Your tasks
- a) In the text on the Swagger Compliance assertion, what happens when the Strict Mode option is disabled?
- b) Continue the text on the Swagger Compliance assertion from the point where it stops.

Excerpted text
The Swagger Compliance assertion verifies that the response corresponds with the specified definition. The assertion supports the following specifications:
Swagger 2.0 (also known as OpenAPI 2.0)
OpenAPI 3.0.0 and 3.1.0
In... | Checks... | To learn more... |
---|---|---|
The response. | ||
The request. |
In the Swagger URL field, specify the file name or URL of the desired OpenAPI or Swagger specification.
If the definition's URL requires authentication, you will be prompted to enter credentials.
If you enable the Strict Mode option, the assertion will fail if the definition does not contain the appropriate response. If you disable this option, the assertion passes if the response code is not specified in the definition.
How the assertion works:
In functional tests
The assertion gets a response code. Then, it searches for the corresponding status code specified in the definition and checks if the response has an appropriate content-type.
If the definition specifies the response body, the assertion verifies if the response body coincides with the specified schema.

Data lines
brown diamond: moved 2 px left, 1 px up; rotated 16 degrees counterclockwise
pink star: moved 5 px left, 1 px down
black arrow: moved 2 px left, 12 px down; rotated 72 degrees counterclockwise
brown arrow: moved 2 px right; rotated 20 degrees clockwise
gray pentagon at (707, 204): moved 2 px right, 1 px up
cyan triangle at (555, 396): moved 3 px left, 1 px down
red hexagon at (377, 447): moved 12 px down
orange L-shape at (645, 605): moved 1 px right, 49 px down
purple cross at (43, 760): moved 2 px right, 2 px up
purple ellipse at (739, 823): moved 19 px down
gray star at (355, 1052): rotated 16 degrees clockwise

---

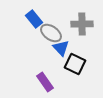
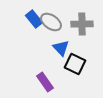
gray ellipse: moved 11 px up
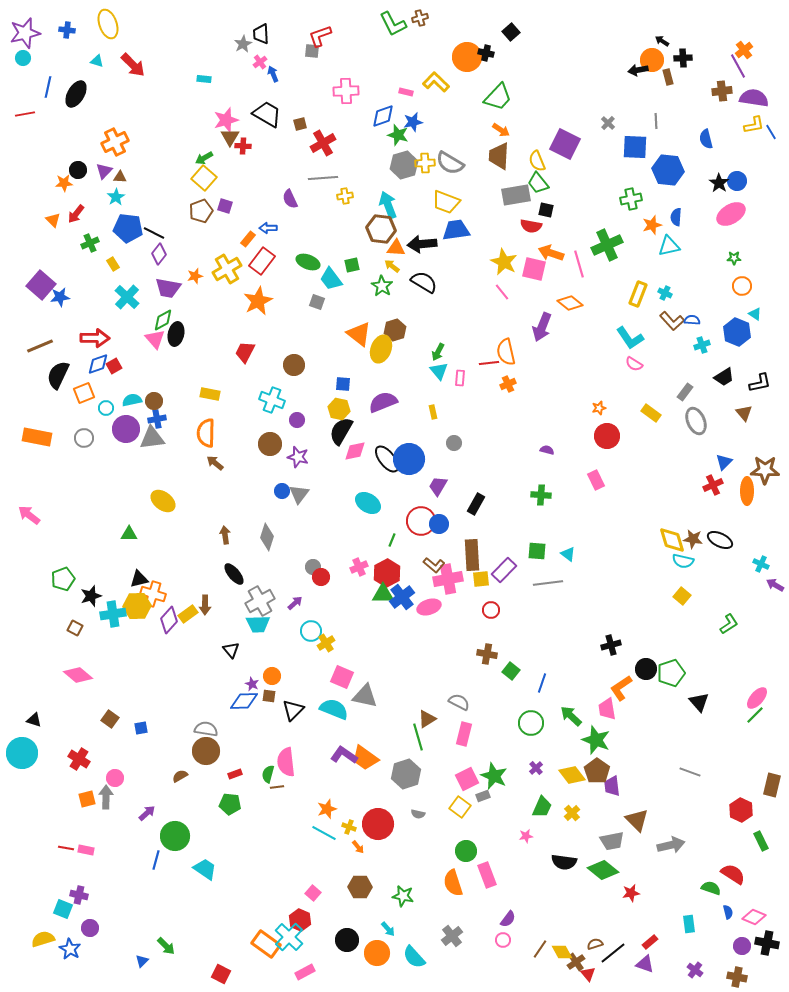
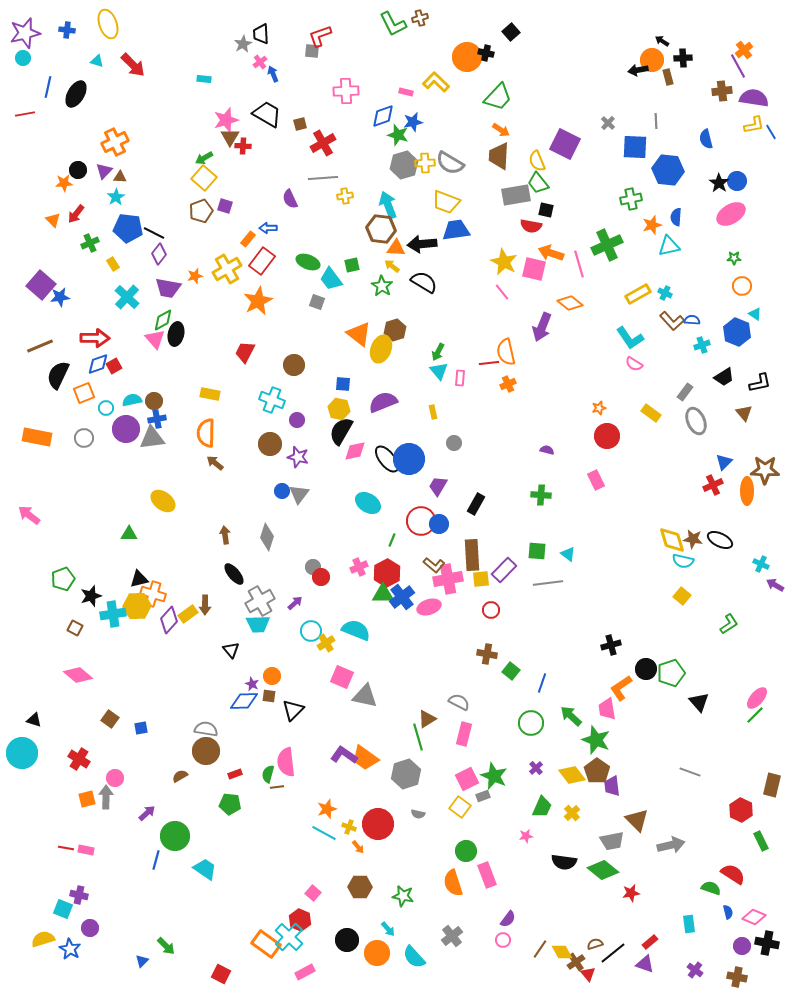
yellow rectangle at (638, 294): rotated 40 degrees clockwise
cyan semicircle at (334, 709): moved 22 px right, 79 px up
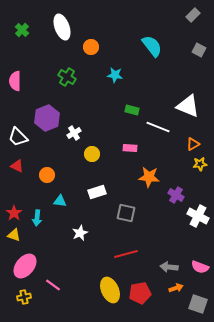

...

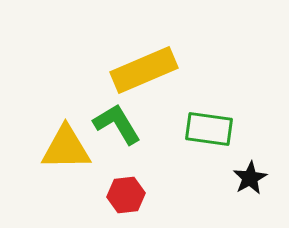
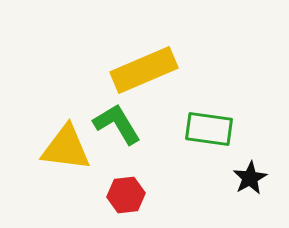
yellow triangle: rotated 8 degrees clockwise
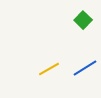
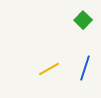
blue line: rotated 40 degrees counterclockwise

Results in order
- a) The assertion passes if the response code is not specified in the definition.

- b)
(Only for Open 3.0.0 specifications) If the response status code is not defined in the definition, the assertion compares the response against the
default
response.Important
Currently, the assertion does not support the range of responses.
By default, if the assertion cannot find an appropriate HTTP status code, it passes. If you want the assertion to fail in such cases, enable the Strict mode option.
In virtual services
The assertion checks whether the request has the appropriate content type.
If the definition specifies the request body, the assertion checks whether the request body coincides with the specified schema.
When the assertion runs for the first time, ReadyAPI loads the definition into an internal cache. During the following runs, the assertion uses a cached version of the definition. ReadyAPI clears the cache when it is closed.
The JSON Schema Validation: A Vocabulary for Structural Validation of JSON is automatically used to validate any RegEx expressions included in your API definition file. That schema uses the ECMA-262 standard for RegEx encoding. The usage of that schema is a standard and it is not controlled by ReadyAPI, as per the official documentation linked above.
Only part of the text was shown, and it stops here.